» **TEXT PROVIDED**

####################

Re: do only critical work during single-user vacuum?

From: Andres Freund <andres(at)anarazel(dot)de>
To: Robert Haas <robertmhaas(at)gmail(dot)com>
Cc: John Naylor <john(dot)naylor(at)enterprisedb(dot)com>, Peter Geoghegan <pg(at)bowt(dot)ie>, PostgreSQL Hackers <pgsql-hackers(at)lists(dot)postgresql(dot)org>
Subject: Re: do only critical work during single-user vacuum?
Date: 2022-02-04 01:35:39
Message-ID: 20220204013539.qdegpqzvayq3d4y2@alap3.anarazel.de
Views: Raw Message | Whole Thread | Download mbox | Resend email
Thread:
Lists: pgsql-hackers

Hi,

On 2022-02-03 17:02:15 -0500, Robert Haas wrote:
> On Thu, Feb 3, 2022 at 4:50 PM Andres Freund <andres(at)anarazel(dot)de> wrote:
> > I wonder if we shouldn't add some exceptions to the xid allocation
> > prevention. It makes sense that we don't allow random DML. But it's e.g. often
> > more realistic to drop / truncate a few tables with unimportant content,
> > rather than spend the time vacuuming those. We could e.g. allow xid
> > consumption within VACUUM, TRUNCATE, DROP TABLE / INDEX when run at the top
> > level for longer than we allow it for anything else.
>
> True, although we currently don't start refusing XID allocation
> altogether until only 1 million remain, IIRC. And that's cutting it
> really close if we need to start consuming 1 XID per table we need to
> drop. We might need to push out some of the thresholds a bit.

Yea, I'd have no problem leaving the "hard" limit somewhere closer to 1
million (although 100k should be just as well), but introduce a softer "only
vacuum/drop/truncate" limit a good bit before that.

> For the most part, I think that there's no reason why autovacuum
> shouldn't be able to recover from this situation automatically, as
> long as old replication slots and prepared transactions are cleaned up
> and any old transactions are killed off.

####################

» **SET TASK 1**
In the mailing list message on single-user vacuum, which commands does Andres Freund suggest allowing to consume XIDs for longer than anything else?

(Stored dataset entries)
####################

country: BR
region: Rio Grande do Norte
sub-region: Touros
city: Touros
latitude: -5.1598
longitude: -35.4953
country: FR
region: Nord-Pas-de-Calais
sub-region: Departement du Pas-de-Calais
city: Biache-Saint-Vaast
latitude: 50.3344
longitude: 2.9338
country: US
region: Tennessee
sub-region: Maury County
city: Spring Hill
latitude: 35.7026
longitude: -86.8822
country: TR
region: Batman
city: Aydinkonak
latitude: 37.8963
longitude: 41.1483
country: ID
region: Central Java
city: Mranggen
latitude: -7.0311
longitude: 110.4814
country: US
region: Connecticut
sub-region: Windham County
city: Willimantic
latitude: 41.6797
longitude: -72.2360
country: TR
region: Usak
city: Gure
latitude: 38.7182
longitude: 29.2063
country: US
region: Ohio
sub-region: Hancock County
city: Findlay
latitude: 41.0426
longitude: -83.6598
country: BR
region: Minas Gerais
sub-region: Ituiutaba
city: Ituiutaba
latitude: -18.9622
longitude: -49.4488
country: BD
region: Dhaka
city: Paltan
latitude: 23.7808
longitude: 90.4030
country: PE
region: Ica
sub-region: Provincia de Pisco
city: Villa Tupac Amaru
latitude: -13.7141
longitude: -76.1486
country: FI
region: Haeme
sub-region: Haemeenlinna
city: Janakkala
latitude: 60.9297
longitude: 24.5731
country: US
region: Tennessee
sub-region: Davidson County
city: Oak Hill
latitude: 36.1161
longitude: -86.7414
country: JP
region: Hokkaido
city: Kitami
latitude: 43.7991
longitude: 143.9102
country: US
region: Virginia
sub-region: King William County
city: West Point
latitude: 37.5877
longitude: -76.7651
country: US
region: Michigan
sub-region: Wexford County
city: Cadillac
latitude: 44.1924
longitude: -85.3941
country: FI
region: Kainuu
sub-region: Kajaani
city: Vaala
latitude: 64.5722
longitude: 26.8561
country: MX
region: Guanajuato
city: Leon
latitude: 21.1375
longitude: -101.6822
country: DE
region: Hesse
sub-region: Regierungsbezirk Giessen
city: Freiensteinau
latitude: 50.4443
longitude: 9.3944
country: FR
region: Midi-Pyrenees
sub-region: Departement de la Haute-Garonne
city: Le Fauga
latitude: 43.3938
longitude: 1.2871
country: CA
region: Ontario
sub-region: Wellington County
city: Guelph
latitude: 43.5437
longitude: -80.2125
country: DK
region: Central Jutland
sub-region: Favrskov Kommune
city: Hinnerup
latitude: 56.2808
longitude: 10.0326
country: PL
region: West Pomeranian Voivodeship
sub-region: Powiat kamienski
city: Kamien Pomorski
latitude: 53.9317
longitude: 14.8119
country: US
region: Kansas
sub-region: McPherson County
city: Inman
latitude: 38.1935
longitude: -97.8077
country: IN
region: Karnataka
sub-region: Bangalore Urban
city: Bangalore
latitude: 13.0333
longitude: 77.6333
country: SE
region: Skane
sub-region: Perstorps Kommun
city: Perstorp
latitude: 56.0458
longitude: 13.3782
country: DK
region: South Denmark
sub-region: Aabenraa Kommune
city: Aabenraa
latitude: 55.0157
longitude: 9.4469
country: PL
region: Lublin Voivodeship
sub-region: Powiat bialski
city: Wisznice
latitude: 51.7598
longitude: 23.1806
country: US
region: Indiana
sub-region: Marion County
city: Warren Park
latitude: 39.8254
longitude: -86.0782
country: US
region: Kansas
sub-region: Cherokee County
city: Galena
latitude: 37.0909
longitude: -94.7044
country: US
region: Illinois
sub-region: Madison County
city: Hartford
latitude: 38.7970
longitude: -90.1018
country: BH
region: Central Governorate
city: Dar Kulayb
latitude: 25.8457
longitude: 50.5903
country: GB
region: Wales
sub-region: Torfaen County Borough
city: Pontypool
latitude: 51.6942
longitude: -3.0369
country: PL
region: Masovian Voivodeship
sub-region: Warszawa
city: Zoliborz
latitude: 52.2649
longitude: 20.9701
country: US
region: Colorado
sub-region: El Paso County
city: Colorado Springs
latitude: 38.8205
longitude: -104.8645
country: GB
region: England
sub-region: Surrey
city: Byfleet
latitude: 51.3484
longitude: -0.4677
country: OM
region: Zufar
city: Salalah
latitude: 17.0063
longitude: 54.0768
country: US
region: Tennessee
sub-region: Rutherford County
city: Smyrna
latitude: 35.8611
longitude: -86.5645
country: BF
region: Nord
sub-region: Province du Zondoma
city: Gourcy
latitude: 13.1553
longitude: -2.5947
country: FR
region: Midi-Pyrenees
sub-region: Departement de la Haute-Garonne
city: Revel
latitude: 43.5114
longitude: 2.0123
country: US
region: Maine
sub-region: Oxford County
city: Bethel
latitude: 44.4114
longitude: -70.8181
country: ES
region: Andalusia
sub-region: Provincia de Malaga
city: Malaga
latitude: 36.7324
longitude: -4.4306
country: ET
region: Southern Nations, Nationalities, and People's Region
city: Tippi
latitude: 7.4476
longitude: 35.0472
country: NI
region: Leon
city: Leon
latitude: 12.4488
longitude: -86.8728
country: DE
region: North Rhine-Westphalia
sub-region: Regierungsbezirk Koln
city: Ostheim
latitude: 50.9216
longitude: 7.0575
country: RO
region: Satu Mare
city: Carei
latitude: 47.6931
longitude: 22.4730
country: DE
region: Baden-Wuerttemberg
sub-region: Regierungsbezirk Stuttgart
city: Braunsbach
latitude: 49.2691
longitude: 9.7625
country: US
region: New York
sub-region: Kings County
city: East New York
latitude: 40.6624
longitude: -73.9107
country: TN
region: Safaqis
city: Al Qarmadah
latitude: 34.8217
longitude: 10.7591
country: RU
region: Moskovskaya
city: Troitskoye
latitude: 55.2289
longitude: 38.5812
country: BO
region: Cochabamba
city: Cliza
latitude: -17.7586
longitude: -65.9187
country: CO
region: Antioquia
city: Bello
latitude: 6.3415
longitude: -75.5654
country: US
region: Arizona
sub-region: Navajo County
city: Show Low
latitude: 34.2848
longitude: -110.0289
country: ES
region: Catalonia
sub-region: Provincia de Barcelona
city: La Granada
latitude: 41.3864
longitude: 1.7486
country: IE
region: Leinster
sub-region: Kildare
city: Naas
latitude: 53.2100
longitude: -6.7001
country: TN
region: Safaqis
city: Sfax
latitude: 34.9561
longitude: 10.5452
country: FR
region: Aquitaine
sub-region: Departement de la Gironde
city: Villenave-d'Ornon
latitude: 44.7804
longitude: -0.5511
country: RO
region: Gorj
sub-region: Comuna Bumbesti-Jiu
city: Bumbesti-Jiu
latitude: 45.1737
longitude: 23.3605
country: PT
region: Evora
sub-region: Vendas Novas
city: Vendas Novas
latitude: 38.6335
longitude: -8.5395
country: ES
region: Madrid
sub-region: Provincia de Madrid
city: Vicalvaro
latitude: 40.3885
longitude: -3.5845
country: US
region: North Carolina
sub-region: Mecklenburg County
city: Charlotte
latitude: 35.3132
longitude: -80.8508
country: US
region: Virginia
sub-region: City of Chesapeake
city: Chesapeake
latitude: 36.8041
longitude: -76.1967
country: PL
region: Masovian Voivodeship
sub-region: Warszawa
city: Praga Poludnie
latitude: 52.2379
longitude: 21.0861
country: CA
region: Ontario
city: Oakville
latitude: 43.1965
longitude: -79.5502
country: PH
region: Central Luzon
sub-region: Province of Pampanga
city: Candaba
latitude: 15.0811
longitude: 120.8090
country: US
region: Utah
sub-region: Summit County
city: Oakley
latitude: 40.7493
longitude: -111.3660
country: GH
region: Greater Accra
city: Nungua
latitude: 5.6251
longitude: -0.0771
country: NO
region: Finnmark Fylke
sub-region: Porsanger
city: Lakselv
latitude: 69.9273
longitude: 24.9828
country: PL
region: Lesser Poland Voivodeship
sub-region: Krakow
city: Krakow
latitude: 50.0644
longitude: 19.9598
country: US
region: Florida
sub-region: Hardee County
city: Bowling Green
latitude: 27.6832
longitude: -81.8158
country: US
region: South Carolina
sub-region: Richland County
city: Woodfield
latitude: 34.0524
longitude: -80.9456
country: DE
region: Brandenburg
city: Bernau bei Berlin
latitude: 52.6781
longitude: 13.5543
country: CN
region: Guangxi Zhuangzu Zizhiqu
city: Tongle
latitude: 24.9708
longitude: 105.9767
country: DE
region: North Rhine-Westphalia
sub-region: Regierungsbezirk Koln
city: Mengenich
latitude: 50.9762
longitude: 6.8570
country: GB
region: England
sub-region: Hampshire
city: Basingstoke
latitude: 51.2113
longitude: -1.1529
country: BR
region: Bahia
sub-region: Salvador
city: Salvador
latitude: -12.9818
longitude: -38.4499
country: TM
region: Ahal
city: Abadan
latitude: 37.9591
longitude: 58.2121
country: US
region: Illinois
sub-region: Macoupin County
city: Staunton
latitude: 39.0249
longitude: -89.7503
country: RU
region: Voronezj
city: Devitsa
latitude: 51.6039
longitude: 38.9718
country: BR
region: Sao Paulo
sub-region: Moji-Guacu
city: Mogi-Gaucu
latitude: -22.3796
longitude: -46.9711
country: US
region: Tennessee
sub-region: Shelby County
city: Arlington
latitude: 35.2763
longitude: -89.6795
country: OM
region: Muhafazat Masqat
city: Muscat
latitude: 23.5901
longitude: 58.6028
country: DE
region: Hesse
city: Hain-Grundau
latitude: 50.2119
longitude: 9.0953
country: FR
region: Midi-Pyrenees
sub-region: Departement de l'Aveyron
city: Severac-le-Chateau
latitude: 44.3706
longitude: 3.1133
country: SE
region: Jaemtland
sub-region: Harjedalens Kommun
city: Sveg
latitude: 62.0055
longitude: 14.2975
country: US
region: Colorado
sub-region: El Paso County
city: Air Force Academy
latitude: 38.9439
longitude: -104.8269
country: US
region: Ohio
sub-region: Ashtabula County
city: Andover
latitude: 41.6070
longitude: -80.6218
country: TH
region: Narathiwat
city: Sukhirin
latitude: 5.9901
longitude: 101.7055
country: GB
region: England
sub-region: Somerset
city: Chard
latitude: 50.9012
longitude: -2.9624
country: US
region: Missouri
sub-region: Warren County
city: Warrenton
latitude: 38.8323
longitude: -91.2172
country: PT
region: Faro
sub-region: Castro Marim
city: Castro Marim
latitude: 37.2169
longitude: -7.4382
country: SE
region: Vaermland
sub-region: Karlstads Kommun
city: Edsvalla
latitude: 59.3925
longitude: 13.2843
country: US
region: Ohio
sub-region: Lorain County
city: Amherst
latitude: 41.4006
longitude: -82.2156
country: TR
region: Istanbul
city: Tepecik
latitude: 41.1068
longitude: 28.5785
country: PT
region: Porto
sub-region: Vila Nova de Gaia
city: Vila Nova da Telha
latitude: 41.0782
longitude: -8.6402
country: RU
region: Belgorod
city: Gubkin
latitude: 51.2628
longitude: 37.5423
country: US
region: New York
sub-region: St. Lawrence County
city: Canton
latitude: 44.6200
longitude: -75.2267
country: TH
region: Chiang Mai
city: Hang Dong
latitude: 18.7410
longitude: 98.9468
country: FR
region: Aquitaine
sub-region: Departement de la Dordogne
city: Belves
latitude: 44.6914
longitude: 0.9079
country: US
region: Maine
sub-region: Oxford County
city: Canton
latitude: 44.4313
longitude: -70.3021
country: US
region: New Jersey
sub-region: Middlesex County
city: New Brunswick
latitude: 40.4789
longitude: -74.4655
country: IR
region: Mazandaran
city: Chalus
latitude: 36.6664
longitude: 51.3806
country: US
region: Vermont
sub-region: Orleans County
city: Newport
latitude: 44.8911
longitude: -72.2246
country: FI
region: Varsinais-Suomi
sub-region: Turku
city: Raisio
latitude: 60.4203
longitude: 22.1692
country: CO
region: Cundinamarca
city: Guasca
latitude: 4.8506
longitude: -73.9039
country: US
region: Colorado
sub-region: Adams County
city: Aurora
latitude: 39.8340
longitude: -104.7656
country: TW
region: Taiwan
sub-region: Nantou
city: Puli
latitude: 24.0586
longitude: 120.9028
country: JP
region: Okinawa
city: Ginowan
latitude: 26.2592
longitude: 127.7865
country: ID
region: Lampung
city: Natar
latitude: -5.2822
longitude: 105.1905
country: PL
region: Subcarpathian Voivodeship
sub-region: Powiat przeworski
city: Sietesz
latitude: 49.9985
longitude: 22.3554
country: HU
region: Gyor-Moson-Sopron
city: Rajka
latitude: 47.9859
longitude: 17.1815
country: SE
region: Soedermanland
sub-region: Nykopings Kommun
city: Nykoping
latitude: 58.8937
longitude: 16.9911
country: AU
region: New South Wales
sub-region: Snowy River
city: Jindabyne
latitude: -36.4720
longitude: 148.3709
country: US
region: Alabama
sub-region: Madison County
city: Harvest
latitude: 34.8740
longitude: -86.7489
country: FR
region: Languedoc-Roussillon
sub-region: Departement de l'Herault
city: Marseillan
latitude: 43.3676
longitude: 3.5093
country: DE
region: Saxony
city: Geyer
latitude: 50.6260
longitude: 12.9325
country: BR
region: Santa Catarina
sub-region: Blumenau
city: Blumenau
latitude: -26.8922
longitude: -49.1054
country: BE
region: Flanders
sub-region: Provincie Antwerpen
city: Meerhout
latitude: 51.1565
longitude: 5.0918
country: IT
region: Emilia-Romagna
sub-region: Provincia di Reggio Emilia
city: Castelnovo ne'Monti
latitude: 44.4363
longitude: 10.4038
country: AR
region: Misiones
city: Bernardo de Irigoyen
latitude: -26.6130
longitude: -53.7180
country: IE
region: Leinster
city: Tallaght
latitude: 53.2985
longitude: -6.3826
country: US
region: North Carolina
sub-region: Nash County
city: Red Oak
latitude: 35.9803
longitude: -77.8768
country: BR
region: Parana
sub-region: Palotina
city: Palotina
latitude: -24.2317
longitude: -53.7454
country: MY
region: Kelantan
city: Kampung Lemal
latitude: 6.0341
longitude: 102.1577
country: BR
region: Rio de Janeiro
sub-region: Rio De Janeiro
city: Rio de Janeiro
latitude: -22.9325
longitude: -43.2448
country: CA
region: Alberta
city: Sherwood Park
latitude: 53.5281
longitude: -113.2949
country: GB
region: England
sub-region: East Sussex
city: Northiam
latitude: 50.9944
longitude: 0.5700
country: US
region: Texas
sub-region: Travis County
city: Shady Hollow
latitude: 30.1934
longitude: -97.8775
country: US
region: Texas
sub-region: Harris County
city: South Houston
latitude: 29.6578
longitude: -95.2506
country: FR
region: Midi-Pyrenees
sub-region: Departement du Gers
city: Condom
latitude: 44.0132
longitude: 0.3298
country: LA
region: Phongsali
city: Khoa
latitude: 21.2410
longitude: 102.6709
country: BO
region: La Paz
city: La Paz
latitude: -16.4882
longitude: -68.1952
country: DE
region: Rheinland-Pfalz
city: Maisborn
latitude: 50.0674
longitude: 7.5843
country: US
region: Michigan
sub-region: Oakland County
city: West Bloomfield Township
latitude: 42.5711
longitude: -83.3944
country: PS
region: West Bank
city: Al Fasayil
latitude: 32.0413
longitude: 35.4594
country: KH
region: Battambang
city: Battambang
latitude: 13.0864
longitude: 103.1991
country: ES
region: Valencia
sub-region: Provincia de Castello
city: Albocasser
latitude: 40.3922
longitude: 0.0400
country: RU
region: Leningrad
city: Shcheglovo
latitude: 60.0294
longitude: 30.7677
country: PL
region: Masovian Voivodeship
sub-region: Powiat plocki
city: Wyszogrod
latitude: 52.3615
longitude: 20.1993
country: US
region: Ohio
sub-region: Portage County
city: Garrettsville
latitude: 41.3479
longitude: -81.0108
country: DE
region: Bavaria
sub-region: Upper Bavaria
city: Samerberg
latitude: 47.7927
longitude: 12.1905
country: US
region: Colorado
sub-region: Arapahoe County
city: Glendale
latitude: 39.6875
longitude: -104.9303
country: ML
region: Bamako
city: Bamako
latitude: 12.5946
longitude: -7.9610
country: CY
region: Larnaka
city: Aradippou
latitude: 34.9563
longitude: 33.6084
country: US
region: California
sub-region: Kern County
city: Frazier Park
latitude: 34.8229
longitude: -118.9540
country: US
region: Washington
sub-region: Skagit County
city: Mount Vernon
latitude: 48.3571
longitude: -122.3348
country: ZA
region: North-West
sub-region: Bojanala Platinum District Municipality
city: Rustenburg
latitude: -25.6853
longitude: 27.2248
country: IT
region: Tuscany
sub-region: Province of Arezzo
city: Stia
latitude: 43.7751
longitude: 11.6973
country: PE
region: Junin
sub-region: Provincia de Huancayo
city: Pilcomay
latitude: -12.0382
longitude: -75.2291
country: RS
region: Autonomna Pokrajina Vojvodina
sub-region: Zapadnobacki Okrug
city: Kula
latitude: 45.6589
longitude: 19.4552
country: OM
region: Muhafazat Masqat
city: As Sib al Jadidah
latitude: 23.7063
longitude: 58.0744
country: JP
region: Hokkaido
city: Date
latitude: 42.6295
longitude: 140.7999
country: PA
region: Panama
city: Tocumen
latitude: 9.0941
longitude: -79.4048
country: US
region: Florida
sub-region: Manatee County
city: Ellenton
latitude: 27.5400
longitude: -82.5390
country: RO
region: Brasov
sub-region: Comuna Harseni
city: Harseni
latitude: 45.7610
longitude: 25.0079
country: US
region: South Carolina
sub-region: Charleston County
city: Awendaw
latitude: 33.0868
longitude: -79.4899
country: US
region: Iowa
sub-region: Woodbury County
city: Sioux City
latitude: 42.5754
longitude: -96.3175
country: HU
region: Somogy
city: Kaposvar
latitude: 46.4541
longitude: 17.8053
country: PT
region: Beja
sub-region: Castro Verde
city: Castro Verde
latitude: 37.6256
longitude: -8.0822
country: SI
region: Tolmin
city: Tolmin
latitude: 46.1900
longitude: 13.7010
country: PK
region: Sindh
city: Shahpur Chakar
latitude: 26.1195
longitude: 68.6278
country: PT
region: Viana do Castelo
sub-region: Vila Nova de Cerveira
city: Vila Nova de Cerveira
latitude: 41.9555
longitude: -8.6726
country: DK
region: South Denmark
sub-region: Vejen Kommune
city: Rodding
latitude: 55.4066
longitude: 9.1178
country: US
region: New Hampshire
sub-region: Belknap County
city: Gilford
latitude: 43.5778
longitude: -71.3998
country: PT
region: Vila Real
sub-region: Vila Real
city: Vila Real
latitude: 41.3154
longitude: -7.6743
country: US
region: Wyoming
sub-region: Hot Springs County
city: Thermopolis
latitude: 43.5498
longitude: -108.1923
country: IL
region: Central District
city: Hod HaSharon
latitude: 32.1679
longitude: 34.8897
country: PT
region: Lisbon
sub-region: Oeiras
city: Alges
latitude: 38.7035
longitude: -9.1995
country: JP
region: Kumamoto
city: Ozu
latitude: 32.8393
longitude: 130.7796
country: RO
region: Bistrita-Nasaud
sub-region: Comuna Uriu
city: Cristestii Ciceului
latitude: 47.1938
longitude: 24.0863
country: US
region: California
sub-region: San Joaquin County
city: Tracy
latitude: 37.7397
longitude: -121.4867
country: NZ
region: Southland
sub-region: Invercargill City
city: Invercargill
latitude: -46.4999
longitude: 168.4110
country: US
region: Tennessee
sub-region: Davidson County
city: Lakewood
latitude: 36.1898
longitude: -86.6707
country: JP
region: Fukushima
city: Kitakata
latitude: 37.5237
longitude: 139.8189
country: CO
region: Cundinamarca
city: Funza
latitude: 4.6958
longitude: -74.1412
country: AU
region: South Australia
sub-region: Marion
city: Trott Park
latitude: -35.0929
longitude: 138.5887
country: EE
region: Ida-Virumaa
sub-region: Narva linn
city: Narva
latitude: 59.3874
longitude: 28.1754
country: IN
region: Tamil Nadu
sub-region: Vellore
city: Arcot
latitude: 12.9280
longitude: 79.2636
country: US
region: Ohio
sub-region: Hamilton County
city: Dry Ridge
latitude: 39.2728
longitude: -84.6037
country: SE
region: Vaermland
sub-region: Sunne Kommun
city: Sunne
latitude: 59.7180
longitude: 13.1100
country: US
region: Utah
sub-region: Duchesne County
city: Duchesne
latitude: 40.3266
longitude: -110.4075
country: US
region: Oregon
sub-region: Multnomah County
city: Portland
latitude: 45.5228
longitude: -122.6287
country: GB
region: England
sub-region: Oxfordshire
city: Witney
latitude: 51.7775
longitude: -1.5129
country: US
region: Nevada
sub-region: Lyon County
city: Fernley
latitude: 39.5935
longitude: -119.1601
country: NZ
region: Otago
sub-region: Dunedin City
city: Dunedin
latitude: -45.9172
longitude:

####################

» **SET TASK 2**
Reproduce the entries starting at the line that contains "city: Gubkin" and ending at the line that contains "city: Chalus", including both of those lines.

» **TASK SOLUTION 1**
VACUUM, TRUNCATE, and DROP TABLE / INDEX, when run at the top level.

» **TASK SOLUTION 2**
city: Gubkin
latitude: 51.2628
longitude: 37.5423
country: US
region: New York
sub-region: St. Lawrence County
city: Canton
latitude: 44.6200
longitude: -75.2267
country: TH
region: Chiang Mai
city: Hang Dong
latitude: 18.7410
longitude: 98.9468
country: FR
region: Aquitaine
sub-region: Departement de la Dordogne
city: Belves
latitude: 44.6914
longitude: 0.9079
country: US
region: Maine
sub-region: Oxford County
city: Canton
latitude: 44.4313
longitude: -70.3021
country: US
region: New Jersey
sub-region: Middlesex County
city: New Brunswick
latitude: 40.4789
longitude: -74.4655
country: IR
region: Mazandaran
city: Chalus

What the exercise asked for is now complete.